Problema proposto 1
Disponha como lista JSON de strings, uma string por linha e sem as linhas em branco, o trecho dos registros que vai da linha que contém "Mark right lung upper lobe. (SVG masks)" até o final dos registros, com as duas pontas incluídas. Deixe as imagens fora da resposta.

O planner e o prazer do supérfluo: Nem tudo precisa ter um propósito

O planner e o prazer do supérfluo: Nem tudo precisa ter um propósito

Oct 08, 2024Disco

Passeando pela internet, nos deparamos com um texto de uma sensibilidade ímpar. Carol compartilhou sua visão sobre os pequenos prazeres do dia a dia e, como protagonista desses momentos de indulgencia: o Trent Planner. Seu olhar para o sentir e pela apreciação dos momentos de indulgência é tão singelo que queremos compartilhar.




Carolina Ruhman Sandler é jornalista, escritora e uma apaixonada por livros e cadernos. Passou por diversos veículos de mídia como TV/Rádio Bandeirantes e Revista Claudia. Fundou o Finanças Femininas, a maior plataforma de educação financeira para mulheres do Brasil. Autora de três livros e uma grande produção de conteúdo sobre finanças para mulheres. Escreve semanalmente a newsletter literária Vou te Falar, onde explora seu universo interior e sua relação com o mundo contemporâneo, além de compartilhar dicas culturais a partir de uma curadoria humanizada. Cursa atualmente o Master of Liberal Arts na Johns Hopkins University.

Listagem de dados
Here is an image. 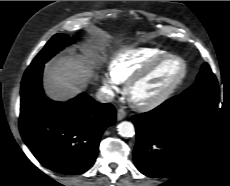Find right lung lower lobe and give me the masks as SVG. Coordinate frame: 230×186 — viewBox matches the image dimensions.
Masks as SVG:
<instances>
[{
  "label": "right lung lower lobe",
  "mask_w": 230,
  "mask_h": 186,
  "mask_svg": "<svg viewBox=\"0 0 230 186\" xmlns=\"http://www.w3.org/2000/svg\"><path fill=\"white\" fill-rule=\"evenodd\" d=\"M43 68H28L21 82V136L43 166L81 174L94 164L101 135L115 123L116 110L87 94L68 102L50 100L42 89Z\"/></svg>",
  "instance_id": "right-lung-lower-lobe-1"
}]
</instances>
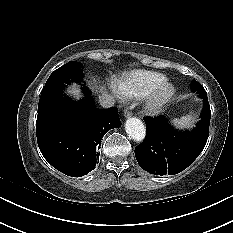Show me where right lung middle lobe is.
Here are the masks:
<instances>
[{
  "label": "right lung middle lobe",
  "instance_id": "1",
  "mask_svg": "<svg viewBox=\"0 0 233 233\" xmlns=\"http://www.w3.org/2000/svg\"><path fill=\"white\" fill-rule=\"evenodd\" d=\"M83 70L80 63L71 61L55 70L48 78L38 104V116L61 107L66 101L63 90L66 84L82 80Z\"/></svg>",
  "mask_w": 233,
  "mask_h": 233
}]
</instances>
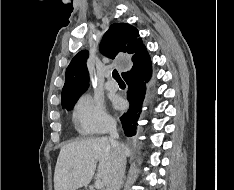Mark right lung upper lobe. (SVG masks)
<instances>
[{
    "mask_svg": "<svg viewBox=\"0 0 234 190\" xmlns=\"http://www.w3.org/2000/svg\"><path fill=\"white\" fill-rule=\"evenodd\" d=\"M138 30L125 23L112 24L104 34L100 44L101 51L114 59L118 54L131 56L132 62L145 49ZM88 52L80 51L66 69L65 84L62 89V104L78 99L88 88L89 73L86 66ZM123 74V73H122Z\"/></svg>",
    "mask_w": 234,
    "mask_h": 190,
    "instance_id": "right-lung-upper-lobe-1",
    "label": "right lung upper lobe"
}]
</instances>
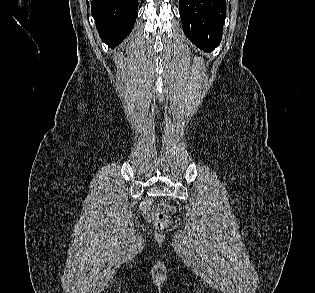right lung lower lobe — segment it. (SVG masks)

Problema proposto 2
Reproduza na íntegra, sem nenhuma alteração, o texto sobre o planner e o prazer do supérfluo.

Resposta escrita 1
[
  "Mark right lung upper lobe. (SVG masks)",
  "<instances>",
  "[{",
  "    \"mask_svg\": \"<svg viewBox=\\\"0 0 234 190\\\" xmlns=\\\"http://www.w3.org/2000/svg\\\"><path fill=\\\"white\\\" fill-rule=\\\"evenodd\\\" d=\\\"M138 30L125 23L112 24L104 34L100 44L101 51L114 59L118 54L131 56L132 62L145 49ZM88 52L80 51L66 69L65 84L62 89V104L78 99L88 88L89 73L86 66ZM123 74V73H122Z\\\"/></svg>\",",
  "    \"mask_w\": 234,",
  "    \"mask_h\": 190,",
  "    \"instance_id\": \"right-lung-upper-lobe-1\",",
  "    \"label\": \"right lung upper lobe\"",
  "}]",
  "</instances>",
  "right lung lower lobe — segment it. (SVG masks)"
]

Resposta escrita 2
O planner e o prazer do supérfluo: Nem tudo precisa ter um propósito

O planner e o prazer do supérfluo: Nem tudo precisa ter um propósito

Oct 08, 2024Disco

Passeando pela internet, nos deparamos com um texto de uma sensibilidade ímpar. Carol compartilhou sua visão sobre os pequenos prazeres do dia a dia e, como protagonista desses momentos de indulgencia: o Trent Planner. Seu olhar para o sentir e pela apreciação dos momentos de indulgência é tão singelo que queremos compartilhar.




Carolina Ruhman Sandler é jornalista, escritora e uma apaixonada por livros e cadernos. Passou por diversos veículos de mídia como TV/Rádio Bandeirantes e Revista Claudia. Fundou o Finanças Femininas, a maior plataforma de educação financeira para mulheres do Brasil. Autora de três livros e uma grande produção de conteúdo sobre finanças para mulheres. Escreve semanalmente a newsletter literária Vou te Falar, onde explora seu universo interior e sua relação com o mundo contemporâneo, além de compartilhar dicas culturais a partir de uma curadoria humanizada. Cursa atualmente o Master of Liberal Arts na Johns Hopkins University.